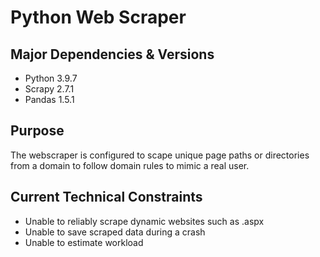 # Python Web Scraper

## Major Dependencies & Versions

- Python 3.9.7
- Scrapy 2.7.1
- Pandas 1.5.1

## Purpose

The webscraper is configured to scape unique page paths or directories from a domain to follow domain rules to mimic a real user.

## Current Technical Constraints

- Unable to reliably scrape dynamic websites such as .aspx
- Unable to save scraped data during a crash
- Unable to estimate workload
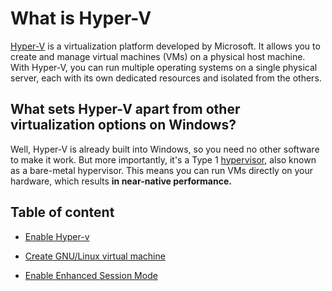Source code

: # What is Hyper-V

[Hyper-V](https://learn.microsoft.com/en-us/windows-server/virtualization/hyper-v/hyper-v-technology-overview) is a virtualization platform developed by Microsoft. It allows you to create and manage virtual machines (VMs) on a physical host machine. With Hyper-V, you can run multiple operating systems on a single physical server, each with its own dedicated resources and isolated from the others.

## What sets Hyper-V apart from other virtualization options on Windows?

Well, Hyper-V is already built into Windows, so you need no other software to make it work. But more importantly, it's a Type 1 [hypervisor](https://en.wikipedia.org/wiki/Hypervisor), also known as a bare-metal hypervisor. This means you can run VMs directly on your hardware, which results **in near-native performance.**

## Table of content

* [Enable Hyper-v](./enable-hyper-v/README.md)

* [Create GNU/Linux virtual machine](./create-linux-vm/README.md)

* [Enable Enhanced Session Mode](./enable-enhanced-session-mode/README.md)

- - - - - - -

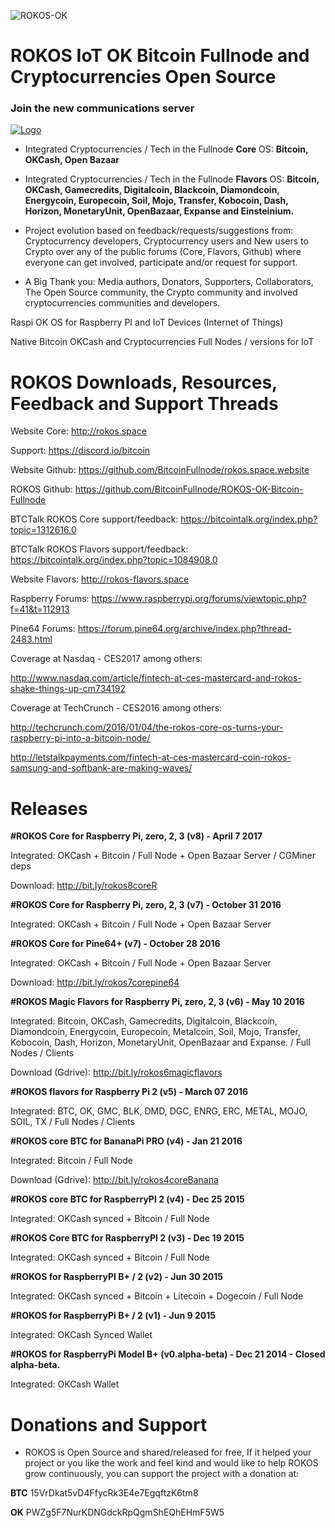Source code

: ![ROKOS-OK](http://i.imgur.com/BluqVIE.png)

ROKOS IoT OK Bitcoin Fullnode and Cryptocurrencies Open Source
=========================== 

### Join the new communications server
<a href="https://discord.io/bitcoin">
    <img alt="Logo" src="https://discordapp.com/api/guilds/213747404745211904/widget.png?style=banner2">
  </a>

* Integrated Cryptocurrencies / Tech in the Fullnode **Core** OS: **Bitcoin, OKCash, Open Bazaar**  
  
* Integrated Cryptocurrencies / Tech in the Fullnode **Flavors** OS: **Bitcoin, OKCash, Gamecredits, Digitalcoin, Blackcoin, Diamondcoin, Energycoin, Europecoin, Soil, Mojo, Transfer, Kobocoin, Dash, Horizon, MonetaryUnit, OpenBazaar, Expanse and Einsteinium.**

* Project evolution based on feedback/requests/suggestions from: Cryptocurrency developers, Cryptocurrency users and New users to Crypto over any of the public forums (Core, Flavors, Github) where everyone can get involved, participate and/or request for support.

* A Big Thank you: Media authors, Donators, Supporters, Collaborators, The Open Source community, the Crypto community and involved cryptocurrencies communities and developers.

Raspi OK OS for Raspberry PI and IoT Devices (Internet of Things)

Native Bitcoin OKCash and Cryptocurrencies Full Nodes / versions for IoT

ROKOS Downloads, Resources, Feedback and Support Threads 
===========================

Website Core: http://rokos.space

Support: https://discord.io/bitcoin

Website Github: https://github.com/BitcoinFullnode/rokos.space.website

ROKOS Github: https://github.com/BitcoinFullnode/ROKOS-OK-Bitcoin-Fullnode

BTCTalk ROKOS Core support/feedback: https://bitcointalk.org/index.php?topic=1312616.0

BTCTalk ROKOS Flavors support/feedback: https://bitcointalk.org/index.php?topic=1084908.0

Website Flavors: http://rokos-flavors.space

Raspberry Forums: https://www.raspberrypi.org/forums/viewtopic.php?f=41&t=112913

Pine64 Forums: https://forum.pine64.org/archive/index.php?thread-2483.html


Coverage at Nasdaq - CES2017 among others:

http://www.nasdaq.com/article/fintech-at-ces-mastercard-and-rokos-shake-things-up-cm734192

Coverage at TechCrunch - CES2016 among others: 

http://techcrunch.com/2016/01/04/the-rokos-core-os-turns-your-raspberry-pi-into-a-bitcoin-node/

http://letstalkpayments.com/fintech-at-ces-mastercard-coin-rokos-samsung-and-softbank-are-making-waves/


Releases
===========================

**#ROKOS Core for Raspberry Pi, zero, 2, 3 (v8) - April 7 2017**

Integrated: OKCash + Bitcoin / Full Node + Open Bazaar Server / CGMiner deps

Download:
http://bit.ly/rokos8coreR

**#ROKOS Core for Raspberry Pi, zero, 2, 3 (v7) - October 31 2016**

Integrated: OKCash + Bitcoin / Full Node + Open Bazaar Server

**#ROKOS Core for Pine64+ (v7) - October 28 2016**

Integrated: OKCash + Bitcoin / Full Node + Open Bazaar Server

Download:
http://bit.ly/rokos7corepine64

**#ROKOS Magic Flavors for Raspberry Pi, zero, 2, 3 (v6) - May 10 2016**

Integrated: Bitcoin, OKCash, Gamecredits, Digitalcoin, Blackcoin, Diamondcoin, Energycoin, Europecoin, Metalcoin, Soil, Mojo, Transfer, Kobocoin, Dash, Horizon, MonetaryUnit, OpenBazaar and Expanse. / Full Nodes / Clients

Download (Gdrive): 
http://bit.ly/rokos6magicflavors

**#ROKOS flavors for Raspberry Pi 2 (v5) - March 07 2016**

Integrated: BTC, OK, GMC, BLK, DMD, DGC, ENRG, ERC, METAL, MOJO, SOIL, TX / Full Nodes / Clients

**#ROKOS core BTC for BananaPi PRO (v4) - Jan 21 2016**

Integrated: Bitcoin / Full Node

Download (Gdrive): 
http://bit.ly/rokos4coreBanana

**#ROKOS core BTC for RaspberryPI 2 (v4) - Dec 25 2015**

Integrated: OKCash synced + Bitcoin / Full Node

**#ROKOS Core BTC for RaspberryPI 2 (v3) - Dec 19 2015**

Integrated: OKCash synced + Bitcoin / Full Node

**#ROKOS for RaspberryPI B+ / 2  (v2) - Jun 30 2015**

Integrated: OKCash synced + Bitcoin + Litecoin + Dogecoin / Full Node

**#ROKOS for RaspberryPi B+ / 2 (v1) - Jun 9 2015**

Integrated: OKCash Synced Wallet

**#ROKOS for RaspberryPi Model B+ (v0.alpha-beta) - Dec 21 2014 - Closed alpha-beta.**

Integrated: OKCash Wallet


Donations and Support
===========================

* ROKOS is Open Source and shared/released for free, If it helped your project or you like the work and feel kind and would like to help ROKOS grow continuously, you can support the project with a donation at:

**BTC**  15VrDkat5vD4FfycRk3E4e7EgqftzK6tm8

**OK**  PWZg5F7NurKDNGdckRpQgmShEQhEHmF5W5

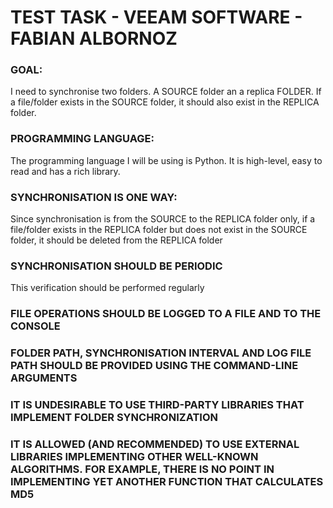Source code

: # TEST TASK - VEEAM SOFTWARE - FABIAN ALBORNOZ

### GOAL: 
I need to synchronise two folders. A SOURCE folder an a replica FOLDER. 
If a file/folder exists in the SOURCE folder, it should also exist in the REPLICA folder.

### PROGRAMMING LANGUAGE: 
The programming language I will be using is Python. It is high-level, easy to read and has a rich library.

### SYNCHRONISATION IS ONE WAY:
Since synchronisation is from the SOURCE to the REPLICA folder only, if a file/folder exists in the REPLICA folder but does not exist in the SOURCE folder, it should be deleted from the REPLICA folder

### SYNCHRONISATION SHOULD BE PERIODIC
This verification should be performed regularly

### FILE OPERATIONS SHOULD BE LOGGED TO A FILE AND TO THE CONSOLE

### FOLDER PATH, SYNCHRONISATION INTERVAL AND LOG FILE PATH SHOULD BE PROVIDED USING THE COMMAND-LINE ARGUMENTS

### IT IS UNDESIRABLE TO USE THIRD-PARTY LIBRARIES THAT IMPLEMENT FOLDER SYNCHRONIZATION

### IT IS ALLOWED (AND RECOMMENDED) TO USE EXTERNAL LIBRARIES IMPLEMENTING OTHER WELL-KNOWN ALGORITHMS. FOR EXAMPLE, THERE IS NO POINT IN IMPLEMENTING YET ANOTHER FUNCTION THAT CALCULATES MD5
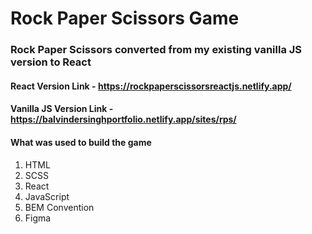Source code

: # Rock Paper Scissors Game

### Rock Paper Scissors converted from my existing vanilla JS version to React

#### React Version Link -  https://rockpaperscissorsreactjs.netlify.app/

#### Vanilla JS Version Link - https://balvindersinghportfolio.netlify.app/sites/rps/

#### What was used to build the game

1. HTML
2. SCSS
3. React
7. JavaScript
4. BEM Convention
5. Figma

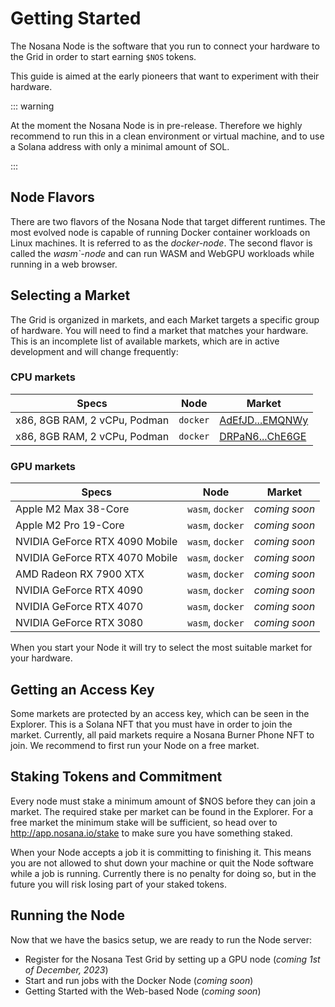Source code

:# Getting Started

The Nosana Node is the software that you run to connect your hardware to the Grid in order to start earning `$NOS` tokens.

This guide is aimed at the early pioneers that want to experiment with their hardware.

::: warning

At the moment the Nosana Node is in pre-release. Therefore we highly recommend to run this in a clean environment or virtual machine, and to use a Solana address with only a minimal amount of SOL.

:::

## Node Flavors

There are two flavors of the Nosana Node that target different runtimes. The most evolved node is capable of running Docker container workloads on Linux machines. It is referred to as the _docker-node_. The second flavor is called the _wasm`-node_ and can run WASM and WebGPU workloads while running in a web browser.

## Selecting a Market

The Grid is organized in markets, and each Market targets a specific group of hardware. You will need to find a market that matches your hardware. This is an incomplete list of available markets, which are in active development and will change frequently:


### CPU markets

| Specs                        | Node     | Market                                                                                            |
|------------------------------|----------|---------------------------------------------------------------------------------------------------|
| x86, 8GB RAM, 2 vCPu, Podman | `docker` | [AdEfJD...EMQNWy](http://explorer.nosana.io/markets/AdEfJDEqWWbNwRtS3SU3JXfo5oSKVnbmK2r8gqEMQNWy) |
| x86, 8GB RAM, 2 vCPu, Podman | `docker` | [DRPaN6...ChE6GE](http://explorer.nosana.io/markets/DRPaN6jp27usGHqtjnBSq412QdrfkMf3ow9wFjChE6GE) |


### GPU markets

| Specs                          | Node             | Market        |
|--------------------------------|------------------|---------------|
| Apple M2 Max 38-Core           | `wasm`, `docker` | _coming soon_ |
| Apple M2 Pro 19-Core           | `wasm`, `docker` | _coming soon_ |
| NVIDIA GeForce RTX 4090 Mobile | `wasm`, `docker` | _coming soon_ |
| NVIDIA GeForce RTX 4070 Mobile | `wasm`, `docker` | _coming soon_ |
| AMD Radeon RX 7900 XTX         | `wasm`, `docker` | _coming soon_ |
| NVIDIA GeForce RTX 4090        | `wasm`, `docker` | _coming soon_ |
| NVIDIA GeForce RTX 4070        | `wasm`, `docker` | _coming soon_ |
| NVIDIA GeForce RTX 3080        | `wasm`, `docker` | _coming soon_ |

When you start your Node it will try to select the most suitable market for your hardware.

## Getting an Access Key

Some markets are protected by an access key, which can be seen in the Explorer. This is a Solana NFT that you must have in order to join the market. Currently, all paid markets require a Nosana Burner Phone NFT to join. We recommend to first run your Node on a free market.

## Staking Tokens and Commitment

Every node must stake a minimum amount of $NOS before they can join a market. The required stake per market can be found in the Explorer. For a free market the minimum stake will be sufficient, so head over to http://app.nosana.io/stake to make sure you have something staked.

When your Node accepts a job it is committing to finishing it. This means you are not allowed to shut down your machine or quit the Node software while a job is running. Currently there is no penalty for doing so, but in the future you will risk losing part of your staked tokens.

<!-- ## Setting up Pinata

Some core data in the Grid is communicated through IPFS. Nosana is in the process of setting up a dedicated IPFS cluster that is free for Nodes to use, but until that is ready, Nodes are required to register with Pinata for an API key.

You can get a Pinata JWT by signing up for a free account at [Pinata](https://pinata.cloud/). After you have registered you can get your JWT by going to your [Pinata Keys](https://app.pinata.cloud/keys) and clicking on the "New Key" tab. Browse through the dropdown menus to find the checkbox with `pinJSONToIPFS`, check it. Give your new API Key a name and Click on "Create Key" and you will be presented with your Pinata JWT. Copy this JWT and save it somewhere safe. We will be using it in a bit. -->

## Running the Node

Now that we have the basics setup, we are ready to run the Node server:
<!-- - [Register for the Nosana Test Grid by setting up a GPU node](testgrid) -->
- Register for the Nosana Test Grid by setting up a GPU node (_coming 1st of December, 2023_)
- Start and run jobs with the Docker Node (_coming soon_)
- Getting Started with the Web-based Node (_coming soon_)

- - - - - - -

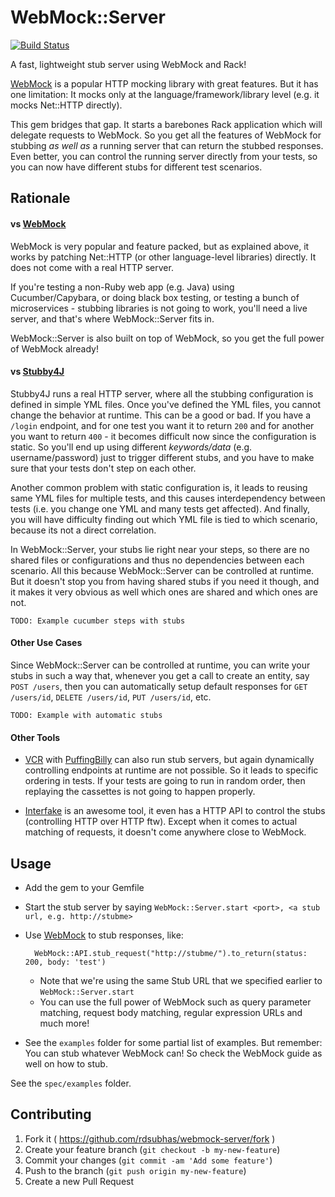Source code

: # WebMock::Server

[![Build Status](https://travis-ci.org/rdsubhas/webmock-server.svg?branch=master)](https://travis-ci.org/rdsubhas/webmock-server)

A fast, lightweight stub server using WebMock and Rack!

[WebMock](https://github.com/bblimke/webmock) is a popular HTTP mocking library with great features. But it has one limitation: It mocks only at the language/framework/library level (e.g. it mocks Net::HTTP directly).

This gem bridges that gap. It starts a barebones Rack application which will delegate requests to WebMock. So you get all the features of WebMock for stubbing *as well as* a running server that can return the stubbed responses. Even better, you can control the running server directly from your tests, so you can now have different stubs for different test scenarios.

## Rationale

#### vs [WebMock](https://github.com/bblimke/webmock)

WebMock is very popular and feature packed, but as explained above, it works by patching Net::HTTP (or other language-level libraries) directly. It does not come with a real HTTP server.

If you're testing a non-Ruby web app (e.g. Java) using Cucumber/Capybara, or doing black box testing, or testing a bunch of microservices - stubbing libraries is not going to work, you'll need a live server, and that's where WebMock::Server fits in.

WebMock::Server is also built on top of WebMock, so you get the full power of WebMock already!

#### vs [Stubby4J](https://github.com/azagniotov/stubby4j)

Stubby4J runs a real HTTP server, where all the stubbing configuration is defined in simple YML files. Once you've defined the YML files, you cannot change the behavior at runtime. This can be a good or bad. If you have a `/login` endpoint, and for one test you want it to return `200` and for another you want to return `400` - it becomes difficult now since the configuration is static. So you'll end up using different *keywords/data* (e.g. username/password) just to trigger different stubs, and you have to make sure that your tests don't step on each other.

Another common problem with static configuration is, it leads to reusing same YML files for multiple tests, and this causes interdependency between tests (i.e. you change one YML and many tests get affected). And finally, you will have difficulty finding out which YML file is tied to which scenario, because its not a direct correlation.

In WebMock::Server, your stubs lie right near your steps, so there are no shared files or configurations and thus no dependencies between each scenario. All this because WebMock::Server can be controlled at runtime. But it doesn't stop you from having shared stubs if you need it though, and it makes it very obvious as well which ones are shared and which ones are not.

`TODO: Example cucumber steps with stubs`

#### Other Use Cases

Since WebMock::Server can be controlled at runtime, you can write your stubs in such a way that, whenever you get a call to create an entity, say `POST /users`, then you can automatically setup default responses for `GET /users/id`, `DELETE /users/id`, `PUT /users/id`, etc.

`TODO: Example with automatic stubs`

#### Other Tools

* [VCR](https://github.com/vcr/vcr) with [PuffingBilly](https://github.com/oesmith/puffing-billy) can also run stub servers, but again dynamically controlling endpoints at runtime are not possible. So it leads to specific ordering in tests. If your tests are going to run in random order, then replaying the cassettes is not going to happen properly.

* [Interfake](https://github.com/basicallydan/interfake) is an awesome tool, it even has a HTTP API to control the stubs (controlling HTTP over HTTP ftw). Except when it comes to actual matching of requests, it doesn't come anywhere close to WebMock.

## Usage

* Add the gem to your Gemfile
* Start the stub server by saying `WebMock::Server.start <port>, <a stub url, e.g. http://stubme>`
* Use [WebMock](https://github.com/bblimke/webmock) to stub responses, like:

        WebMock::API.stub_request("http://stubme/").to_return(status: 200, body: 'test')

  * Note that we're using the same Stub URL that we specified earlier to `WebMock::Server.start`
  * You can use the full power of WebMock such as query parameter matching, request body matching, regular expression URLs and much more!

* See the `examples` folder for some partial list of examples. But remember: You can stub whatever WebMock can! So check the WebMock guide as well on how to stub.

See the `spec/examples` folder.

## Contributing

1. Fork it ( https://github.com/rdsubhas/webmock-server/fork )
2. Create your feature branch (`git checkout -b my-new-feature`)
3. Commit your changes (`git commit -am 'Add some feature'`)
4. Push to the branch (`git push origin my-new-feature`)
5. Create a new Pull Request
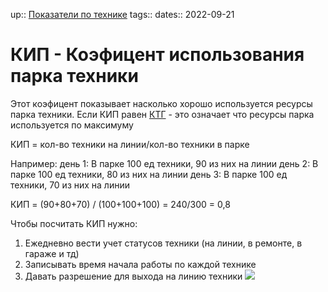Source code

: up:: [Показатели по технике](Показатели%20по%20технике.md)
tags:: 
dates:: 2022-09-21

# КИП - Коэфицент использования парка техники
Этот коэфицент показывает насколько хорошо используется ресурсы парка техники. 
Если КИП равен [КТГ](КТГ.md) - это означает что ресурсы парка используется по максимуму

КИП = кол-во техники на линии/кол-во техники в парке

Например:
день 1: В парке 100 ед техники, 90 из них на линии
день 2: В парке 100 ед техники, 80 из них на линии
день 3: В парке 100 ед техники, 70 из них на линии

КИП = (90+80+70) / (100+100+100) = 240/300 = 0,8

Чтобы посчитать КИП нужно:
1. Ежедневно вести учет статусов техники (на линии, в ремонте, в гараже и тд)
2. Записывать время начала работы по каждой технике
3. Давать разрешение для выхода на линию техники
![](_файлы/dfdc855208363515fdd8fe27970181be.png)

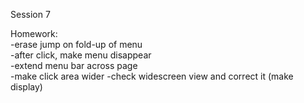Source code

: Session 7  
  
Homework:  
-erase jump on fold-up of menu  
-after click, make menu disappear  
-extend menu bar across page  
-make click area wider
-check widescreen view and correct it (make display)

- - - - - - -

With the first line being the one containing "WebMock::Server is also" and the last line the one containing "#### Other Tools", transcribe exactly the lines above that fall in that range.

WebMock::Server is also built on top of WebMock, so you get the full power of WebMock already!

#### vs [Stubby4J](https://github.com/azagniotov/stubby4j)

Stubby4J runs a real HTTP server, where all the stubbing configuration is defined in simple YML files. Once you've defined the YML files, you cannot change the behavior at runtime. This can be a good or bad. If you have a `/login` endpoint, and for one test you want it to return `200` and for another you want to return `400` - it becomes difficult now since the configuration is static. So you'll end up using different *keywords/data* (e.g. username/password) just to trigger different stubs, and you have to make sure that your tests don't step on each other.

Another common problem with static configuration is, it leads to reusing same YML files for multiple tests, and this causes interdependency between tests (i.e. you change one YML and many tests get affected). And finally, you will have difficulty finding out which YML file is tied to which scenario, because its not a direct correlation.

In WebMock::Server, your stubs lie right near your steps, so there are no shared files or configurations and thus no dependencies between each scenario. All this because WebMock::Server can be controlled at runtime. But it doesn't stop you from having shared stubs if you need it though, and it makes it very obvious as well which ones are shared and which ones are not.

`TODO: Example cucumber steps with stubs`

#### Other Use Cases

Since WebMock::Server can be controlled at runtime, you can write your stubs in such a way that, whenever you get a call to create an entity, say `POST /users`, then you can automatically setup default responses for `GET /users/id`, `DELETE /users/id`, `PUT /users/id`, etc.

`TODO: Example with automatic stubs`

#### Other Tools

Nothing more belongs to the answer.